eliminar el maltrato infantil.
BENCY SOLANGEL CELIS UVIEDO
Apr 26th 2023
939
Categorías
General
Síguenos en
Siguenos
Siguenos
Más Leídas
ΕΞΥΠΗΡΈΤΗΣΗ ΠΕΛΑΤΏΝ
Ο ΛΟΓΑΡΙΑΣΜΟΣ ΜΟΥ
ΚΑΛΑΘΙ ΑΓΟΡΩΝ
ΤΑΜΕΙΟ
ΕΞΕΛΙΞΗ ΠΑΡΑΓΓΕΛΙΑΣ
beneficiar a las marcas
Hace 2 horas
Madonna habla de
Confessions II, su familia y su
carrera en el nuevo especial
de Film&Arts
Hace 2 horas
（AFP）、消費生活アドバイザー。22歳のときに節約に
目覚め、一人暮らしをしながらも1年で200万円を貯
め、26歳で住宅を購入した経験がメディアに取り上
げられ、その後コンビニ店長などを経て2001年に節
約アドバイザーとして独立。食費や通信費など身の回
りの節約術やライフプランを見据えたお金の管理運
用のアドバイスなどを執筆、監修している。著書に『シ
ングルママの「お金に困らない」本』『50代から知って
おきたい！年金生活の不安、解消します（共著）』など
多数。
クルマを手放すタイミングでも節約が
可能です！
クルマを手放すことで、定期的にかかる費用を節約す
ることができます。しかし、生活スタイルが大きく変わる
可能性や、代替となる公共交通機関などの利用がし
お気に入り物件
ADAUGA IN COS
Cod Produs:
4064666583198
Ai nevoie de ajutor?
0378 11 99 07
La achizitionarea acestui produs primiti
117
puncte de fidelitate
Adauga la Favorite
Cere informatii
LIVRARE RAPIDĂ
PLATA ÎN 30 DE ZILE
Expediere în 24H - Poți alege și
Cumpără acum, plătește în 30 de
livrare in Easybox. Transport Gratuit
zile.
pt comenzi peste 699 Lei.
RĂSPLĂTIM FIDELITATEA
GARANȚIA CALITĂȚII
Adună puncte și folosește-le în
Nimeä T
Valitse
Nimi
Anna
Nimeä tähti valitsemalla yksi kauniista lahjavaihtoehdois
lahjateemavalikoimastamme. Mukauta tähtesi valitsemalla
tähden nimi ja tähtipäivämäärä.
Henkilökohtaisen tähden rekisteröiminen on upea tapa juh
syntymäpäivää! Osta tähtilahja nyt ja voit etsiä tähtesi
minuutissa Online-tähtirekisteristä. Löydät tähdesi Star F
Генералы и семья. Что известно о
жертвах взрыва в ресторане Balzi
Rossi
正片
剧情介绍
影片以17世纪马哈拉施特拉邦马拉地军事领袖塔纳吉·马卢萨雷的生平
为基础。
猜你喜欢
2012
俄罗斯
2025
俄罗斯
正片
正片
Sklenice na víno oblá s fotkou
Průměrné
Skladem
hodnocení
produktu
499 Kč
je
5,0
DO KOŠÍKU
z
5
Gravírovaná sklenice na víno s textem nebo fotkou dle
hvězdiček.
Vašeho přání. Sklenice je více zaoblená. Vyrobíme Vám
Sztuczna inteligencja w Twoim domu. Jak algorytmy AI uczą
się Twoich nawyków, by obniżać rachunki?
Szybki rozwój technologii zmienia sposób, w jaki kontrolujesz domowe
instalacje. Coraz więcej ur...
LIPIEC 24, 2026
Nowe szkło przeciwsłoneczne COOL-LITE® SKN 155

# What the exercise asks
Reproduce the text of every item above line for line, keeping each character unchanged.

# Your solution
eliminar el maltrato infantil.
BENCY SOLANGEL CELIS UVIEDO
Apr 26th 2023
939
Categorías
General
Síguenos en
Siguenos
Siguenos
Más Leídas
ΕΞΥΠΗΡΈΤΗΣΗ ΠΕΛΑΤΏΝ
Ο ΛΟΓΑΡΙΑΣΜΟΣ ΜΟΥ
ΚΑΛΑΘΙ ΑΓΟΡΩΝ
ΤΑΜΕΙΟ
ΕΞΕΛΙΞΗ ΠΑΡΑΓΓΕΛΙΑΣ
beneficiar a las marcas
Hace 2 horas
Madonna habla de
Confessions II, su familia y su
carrera en el nuevo especial
de Film&Arts
Hace 2 horas
（AFP）、消費生活アドバイザー。22歳のときに節約に
目覚め、一人暮らしをしながらも1年で200万円を貯
め、26歳で住宅を購入した経験がメディアに取り上
げられ、その後コンビニ店長などを経て2001年に節
約アドバイザーとして独立。食費や通信費など身の回
りの節約術やライフプランを見据えたお金の管理運
用のアドバイスなどを執筆、監修している。著書に『シ
ングルママの「お金に困らない」本』『50代から知って
おきたい！年金生活の不安、解消します（共著）』など
多数。
クルマを手放すタイミングでも節約が
可能です！
クルマを手放すことで、定期的にかかる費用を節約す
ることができます。しかし、生活スタイルが大きく変わる
可能性や、代替となる公共交通機関などの利用がし
お気に入り物件
ADAUGA IN COS
Cod Produs:
4064666583198
Ai nevoie de ajutor?
0378 11 99 07
La achizitionarea acestui produs primiti
117
puncte de fidelitate
Adauga la Favorite
Cere informatii
LIVRARE RAPIDĂ
PLATA ÎN 30 DE ZILE
Expediere în 24H - Poți alege și
Cumpără acum, plătește în 30 de
livrare in Easybox. Transport Gratuit
zile.
pt comenzi peste 699 Lei.
RĂSPLĂTIM FIDELITATEA
GARANȚIA CALITĂȚII
Adună puncte și folosește-le în
Nimeä T
Valitse
Nimi
Anna
Nimeä tähti valitsemalla yksi kauniista lahjavaihtoehdois
lahjateemavalikoimastamme. Mukauta tähtesi valitsemalla
tähden nimi ja tähtipäivämäärä.
Henkilökohtaisen tähden rekisteröiminen on upea tapa juh
syntymäpäivää! Osta tähtilahja nyt ja voit etsiä tähtesi
minuutissa Online-tähtirekisteristä. Löydät tähdesi Star F
Генералы и семья. Что известно о
жертвах взрыва в ресторане Balzi
Rossi
正片
剧情介绍
影片以17世纪马哈拉施特拉邦马拉地军事领袖塔纳吉·马卢萨雷的生平
为基础。
猜你喜欢
2012
俄罗斯
2025
俄罗斯
正片
正片
Sklenice na víno oblá s fotkou
Průměrné
Skladem
hodnocení
produktu
499 Kč
je
5,0
DO KOŠÍKU
z
5
Gravírovaná sklenice na víno s textem nebo fotkou dle
hvězdiček.
Vašeho přání. Sklenice je více zaoblená. Vyrobíme Vám
Sztuczna inteligencja w Twoim domu. Jak algorytmy AI uczą
się Twoich nawyków, by obniżać rachunki?
Szybki rozwój technologii zmienia sposób, w jaki kontrolujesz domowe
instalacje. Coraz więcej ur...
LIPIEC 24, 2026
Nowe szkło przeciwsłoneczne COOL-LITE® SKN 155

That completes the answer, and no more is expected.